• _TASK GOAL_:
Answer these questions using the passage on serum processing and ELISA testing.
1. At what speed and for how long were the samples centrifuged?
2. At what temperature was the separated serum stored?
3. What did each ELISA test incorporate to ensure assay accuracy?

• _DOCUMENT TEXT_:
╭──
Blood samples received at the laboratory underwent processing for serum separation. Briefly, samples were allowed to clot at room temperature and then centrifuged at 1500 rpm for 10 min. The separated serum was stored at 2–8°C for further analysis. To determine the presence of acute HAV and HEV infections, commercially available enzyme-linked immunosorbent assay (ELISA) kits anti-HAV immunoglobulin M (IgM) (DIA PRO Diagnostic Bioprobe Srt, Italy) and anti-HEV IgM (DIA PRO Diagnostic Bioprobe Srt, Italy) were employed. Each ELISA test incorporated positive and negative controls to ensure assay accuracy. All procedures were performed strictly following the manufacturer’s instructions.
╰──
• _SOURCE INFORMATION_:
╭──
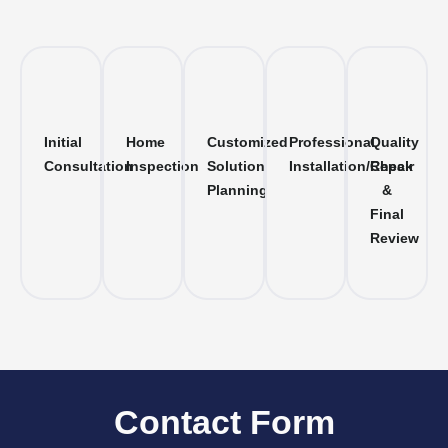
Initial
Home
Customized
Professional
Quality
Consultation
Inspection
Solution
Installation/Repair
Check
Planning
&
Final
Review
Contact Form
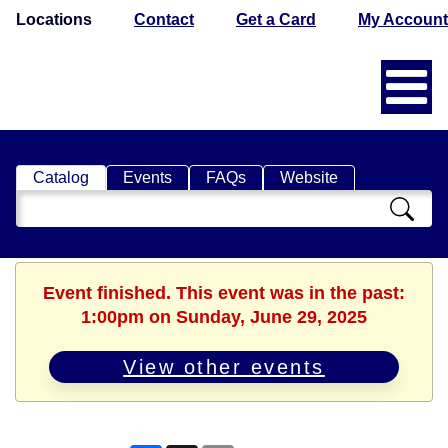
Locations
Contact
Get a Card
My Account
Catalog
Events
FAQs
Website
Search
Catalog
Event finished. This event was in the past:
1:00pm on Sunday, June 29, 2025
View other events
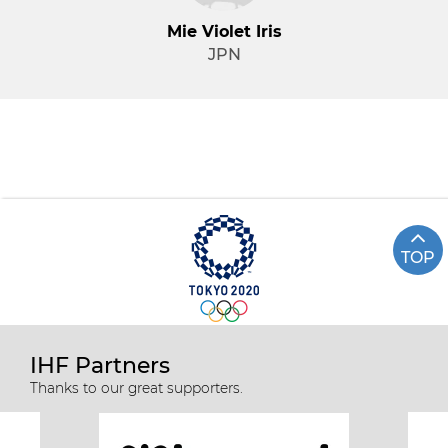
Mie Violet Iris
JPN
TOP
IHF Partners
Thanks to our great supporters.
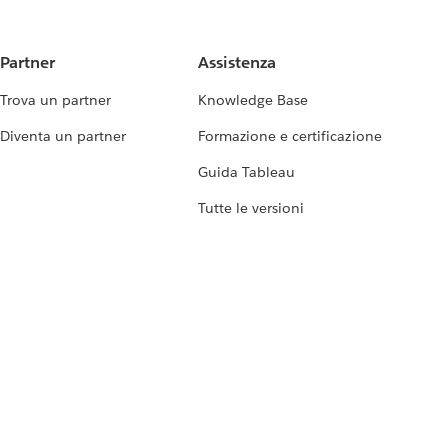
Partner
Assistenza
Trova un partner
Knowledge Base
Diventa un partner
Formazione e certificazione
Guida Tableau
Tutte le versioni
╰──
• _WRITTEN RESPONSE_:
1. At 1500 rpm for 10 min.
2. At 2–8°C.
3. Positive and negative controls.